Daniel bravely informs the king that the image is succession of kingdoms all doomed to crumble, including his. In place of these kingdoms, says Daniel, God will establish his kingdom “which shall never be destroyed, nor shall its sovereignty be left to another people. It shall break in pieces all these kingdoms and bring them to an end, and it shall stand forever” (v. 44).

Nebuchadnezzar’s dream and Daniel’s interpretation kicks off a theme that runs through the book — the passing kingdoms of the earth and the lasting kingdom that God will establish.

Coming on the clouds

The theme is again picked up in Daniel’s vision of the beasts in chapter 7. Just as John later employs the metaphor in his Apocalypse, each successive beast represents a corrupt kingdom. All eventually lose their power, but then Daniel sees this:

[W]ith the clouds of heaven
there came one like a son of man,
and he came to the Ancient of Days
and was presented before him.
And to him was given dominion
and glory and kingdom,
that all peoples, nations, and languages
should serve him;
his dominion is an everlasting dominion,
which shall not pass away,
and his kingdom one
that shall not be destroyed. (vv. 13-14)

Christian readers see that Son of Man as Jesus and the kingdom he inaugurated as the kingdom of God. Jesus actually alludes to this passage several times, self-identifying as the Son of Man. In Matthew 16.28, for instance, he speaks of the Son of Man coming in his kingdom. In Matthew 26.64 he speaks during his trial of the Son of Man empowered and coming on the clouds — the line that gets him killed. And in Matthew 28:18 in fulfillment of Daniel 7 he says that all authority on heaven and earth is his.

The book of Daniel thus presents us with the picture of ungodly, earthly systems being put down by the rule, ultimately, of Christ — the stone uncut by human hands that grows into a mountain that fills the earth.

The failure of phony worship

The book of Daniel also takes on false religion, which is closely intertwined with these corrupt governments. Not only is Nebuchadnezzar impious toward the holy items of the Hebrew temple, but he also orders Hananiah, Mishael, and Azariah to bow to an idol he’s crafted. While the youths have been faithful servants of the king, they must refuse. Nebuchadnezzar is incensed, and the three are pitched into a blazing furnace. Miraculously, they are delivered, showcasing the power of the God against the idols of the nations.

As bad as he is, Nebuchadnezzar’s successor is worse.

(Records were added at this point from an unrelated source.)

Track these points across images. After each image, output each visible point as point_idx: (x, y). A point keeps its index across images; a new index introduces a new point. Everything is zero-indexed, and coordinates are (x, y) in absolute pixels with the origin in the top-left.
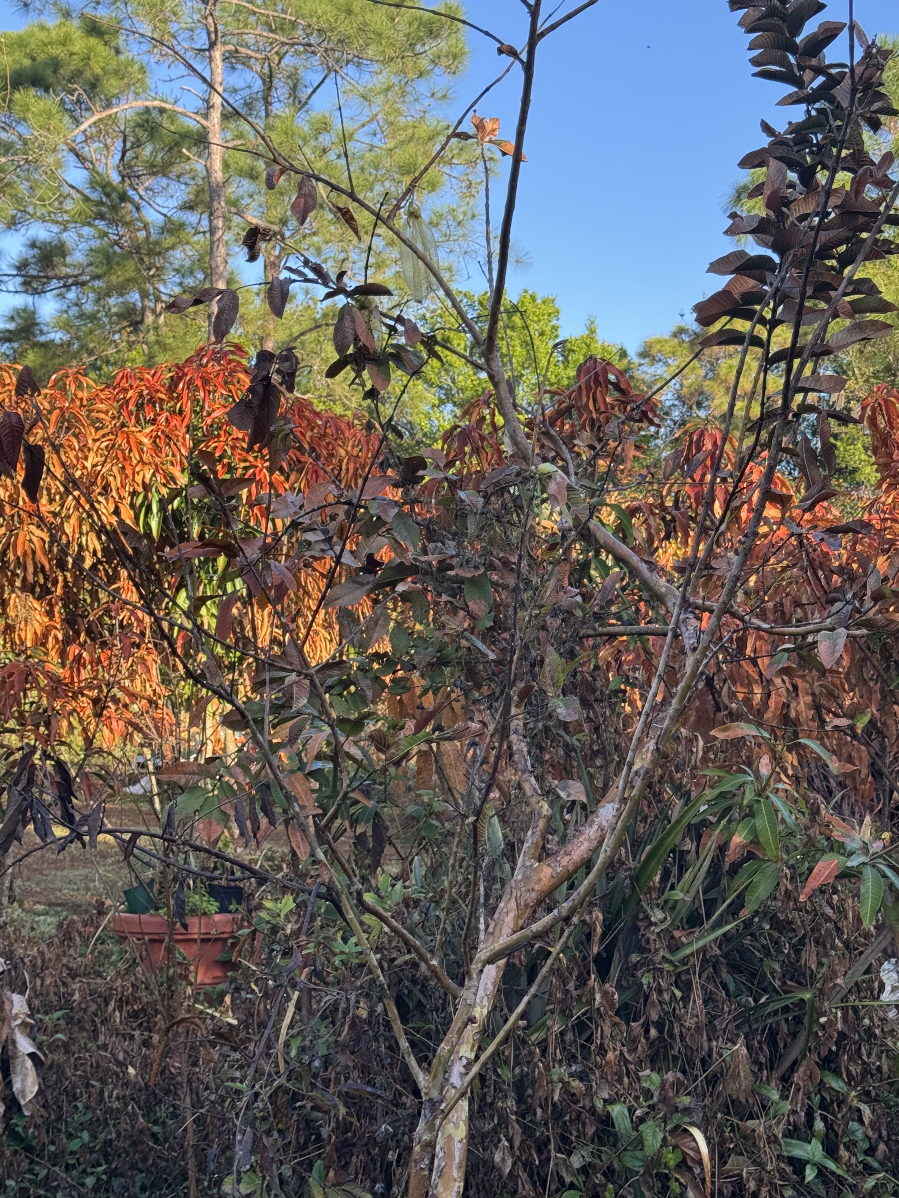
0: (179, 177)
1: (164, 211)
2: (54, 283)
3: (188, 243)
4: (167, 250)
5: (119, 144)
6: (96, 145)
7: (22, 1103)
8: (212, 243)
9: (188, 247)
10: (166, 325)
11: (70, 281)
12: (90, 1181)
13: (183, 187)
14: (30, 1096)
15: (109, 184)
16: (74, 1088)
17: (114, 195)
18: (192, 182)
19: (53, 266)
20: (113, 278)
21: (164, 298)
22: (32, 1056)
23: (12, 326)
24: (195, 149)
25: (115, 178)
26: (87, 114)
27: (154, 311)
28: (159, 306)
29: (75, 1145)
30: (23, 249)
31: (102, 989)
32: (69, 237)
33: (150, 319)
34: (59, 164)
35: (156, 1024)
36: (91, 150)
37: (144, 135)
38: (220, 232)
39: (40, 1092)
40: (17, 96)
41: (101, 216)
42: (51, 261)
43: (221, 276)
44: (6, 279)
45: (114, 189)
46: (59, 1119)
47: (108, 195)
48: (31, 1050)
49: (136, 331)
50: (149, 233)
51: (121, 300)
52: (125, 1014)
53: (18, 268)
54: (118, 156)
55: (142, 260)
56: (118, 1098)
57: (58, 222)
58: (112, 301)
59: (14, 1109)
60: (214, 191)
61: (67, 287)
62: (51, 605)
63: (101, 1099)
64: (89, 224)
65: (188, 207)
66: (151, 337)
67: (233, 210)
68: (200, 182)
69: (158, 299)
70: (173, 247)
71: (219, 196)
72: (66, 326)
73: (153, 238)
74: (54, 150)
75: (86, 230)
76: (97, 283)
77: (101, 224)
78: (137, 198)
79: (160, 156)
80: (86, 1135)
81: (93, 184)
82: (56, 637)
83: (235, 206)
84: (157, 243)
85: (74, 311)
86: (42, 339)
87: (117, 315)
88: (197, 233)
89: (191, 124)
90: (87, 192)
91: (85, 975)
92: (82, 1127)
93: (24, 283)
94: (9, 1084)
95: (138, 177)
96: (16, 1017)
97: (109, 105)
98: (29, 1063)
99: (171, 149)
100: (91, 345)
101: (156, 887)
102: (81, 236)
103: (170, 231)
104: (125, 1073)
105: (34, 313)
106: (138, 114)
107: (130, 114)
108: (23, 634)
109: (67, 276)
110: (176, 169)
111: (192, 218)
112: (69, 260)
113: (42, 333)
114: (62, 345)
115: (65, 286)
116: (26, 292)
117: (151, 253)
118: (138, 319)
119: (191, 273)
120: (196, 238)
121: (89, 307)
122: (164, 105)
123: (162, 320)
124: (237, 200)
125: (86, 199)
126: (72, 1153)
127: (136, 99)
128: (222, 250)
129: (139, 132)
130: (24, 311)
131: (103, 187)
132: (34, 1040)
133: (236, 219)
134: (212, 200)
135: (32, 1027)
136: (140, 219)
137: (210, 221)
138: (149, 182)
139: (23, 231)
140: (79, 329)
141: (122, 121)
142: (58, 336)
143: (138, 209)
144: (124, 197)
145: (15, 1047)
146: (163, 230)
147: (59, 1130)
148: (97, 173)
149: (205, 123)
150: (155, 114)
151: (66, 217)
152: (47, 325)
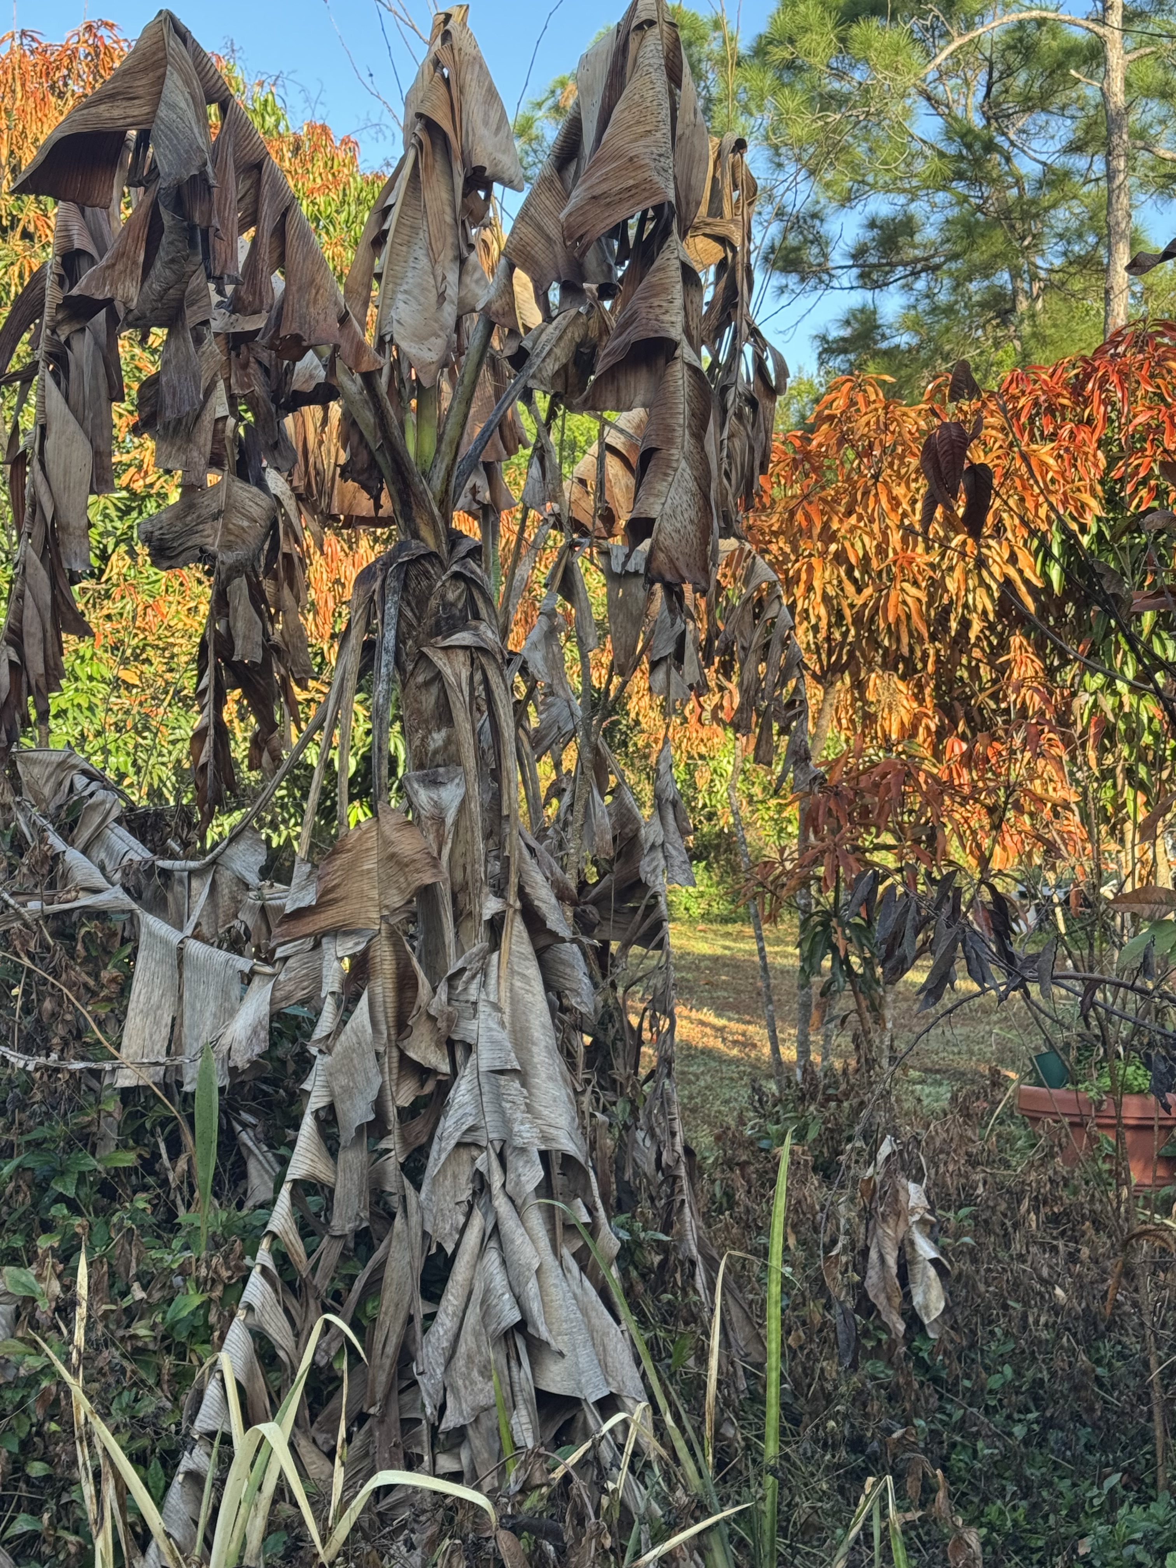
0: (1063, 108)
1: (1043, 158)
2: (900, 271)
3: (1075, 197)
4: (1047, 210)
5: (983, 77)
6: (954, 81)
7: (926, 1321)
8: (1111, 192)
9: (1075, 202)
10: (1045, 310)
11: (919, 266)
12: (1019, 1431)
13: (1068, 122)
14: (935, 1314)
15: (970, 131)
16: (989, 1308)
17: (977, 146)
18: (1079, 114)
19: (898, 250)
20: (975, 255)
21: (1042, 274)
22: (935, 1262)
23: (846, 333)
24: (1084, 69)
25: (977, 121)
26: (942, 43)
27: (1029, 295)
28: (1036, 286)
29: (995, 1382)
30: (861, 231)
31: (1010, 1183)
32: (919, 208)
33: (1023, 305)
34: (907, 112)
35: (1083, 1234)
36: (945, 90)
37: (1014, 59)
38: (1122, 177)
39: (947, 1310)
40: (855, 30)
41: (960, 176)
42: (896, 243)
43: (1122, 235)
44: (839, 272)
45: (977, 137)
46: (972, 1346)
47: (969, 147)
48: (933, 1255)
49: (1005, 323)
50: (1021, 190)
51: (986, 283)
52: (1042, 1217)
53: (854, 257)
54: (982, 93)
55: (1012, 227)
56: (1046, 1325)
57: (904, 191)
58: (973, 287)
59: (915, 1329)
60: (1113, 121)
61: (915, 274)
62: (920, 687)
63: (1025, 1327)
64: (945, 188)
65: (1075, 148)
66: (1026, 329)
67: (1140, 144)
68: (1092, 112)
69: (1034, 278)
70: (1054, 206)
71: (1120, 128)
72: (915, 326)
73: (1028, 195)
74: (903, 96)
75: (941, 197)
76: (953, 265)
77: (960, 186)
78: (1006, 145)
79: (1037, 85)
80: (1008, 1370)
81: (949, 134)
82: (928, 728)
83: (1142, 138)
84: (1033, 202)
85: (924, 305)
86: (884, 345)
87: (981, 304)
88: (1087, 182)
89: (1079, 35)
90: (942, 146)
91: (988, 1163)
92: (1002, 1360)
93: (861, 276)
94: (908, 1297)
95: (1008, 116)
96: (913, 1212)
97: (970, 26)
98: (932, 1272)
99: (1053, 72)
100: (947, 348)
101: (1073, 1053)
102: (934, 205)
103: (1051, 184)
104: (1052, 1295)
105: (874, 312)
106: (1008, 32)
107: (997, 35)
108: (886, 725)
109: (916, 260)
110: (1059, 99)
111: (1079, 162)
112: (918, 238)
113: (884, 337)
114: (909, 351)
115: (912, 273)
116: (863, 287)
117: (1026, 216)
118: (1008, 306)
119: (1080, 236)
120: (1085, 189)
121: (943, 298)
122: (1044, 14)
123: (1039, 305)
124: (1144, 130)
125: (941, 155)
126: (991, 1392)
127: (1005, 13)
128: (1124, 200)
129: (1011, 57)
130: (862, 311)
131: (963, 136)
132: (936, 1242)
133: (1144, 156)
134: (1110, 133)
135: (932, 1226)
136: (1010, 173)
137: (1108, 163)
138: (1022, 121)
139: (859, 207)
140: (931, 329)
141: (988, 45)
142: (904, 340)
143: (1008, 160)
144: (990, 147)
145: (914, 1250)
146: (1040, 184)
147: (973, 1361)
148: (955, 119)
149: (1101, 30)
150: (1031, 28)
151: (915, 183)
152: (890, 327)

Belshazzar’s impiety goes on display when he takes the aforementioned sacred vessels and uses them in a rollicking night of debauchery and idolatry — for which God brings him down before the dawn.

His replacement, Darius the Mede, carries the theme forward and suffers the book of Daniel’s most pointed jab on the matter of false religion. Darius signs a law saying that people can pray only to him. Any other supplication is suddenly illegal. Though he’s a loyal servant, Daniel’s loyalty is first to God. And so, like Hananiah, Mishael, and Azariah, Daniel runs afoul of the law.

Unlike Nebuchadnezzar, however, Darius is not angry with Daniel. Rather, he favors Daniel and seeks to save him. “[T]he king,” it says, “was much distressed, and set his mind to deliver Daniel; and he labored till the sun went down to rescue him” (6.14). But he can’t. The king is powerless to overturn his own law, and so off Daniel goes to the lions.

Only God delivers

There’s the jab. Darius represents himself as the only legitimate god, and yet he can’t even save one man. Instead, Daniel looks to God and is delivered. The book’s original Jewish readers must have relished that one. The same with Christian readers five, six, and seven centuries later who suffered under Rome, the last beast brought down by the stone uncut by human hands.

As his kingdom continues to grow and cover the earth, believers today can read Daniel and find in its pages assurance that corrupt power and impiety will not last forever. Such a reign is reserved for God alone.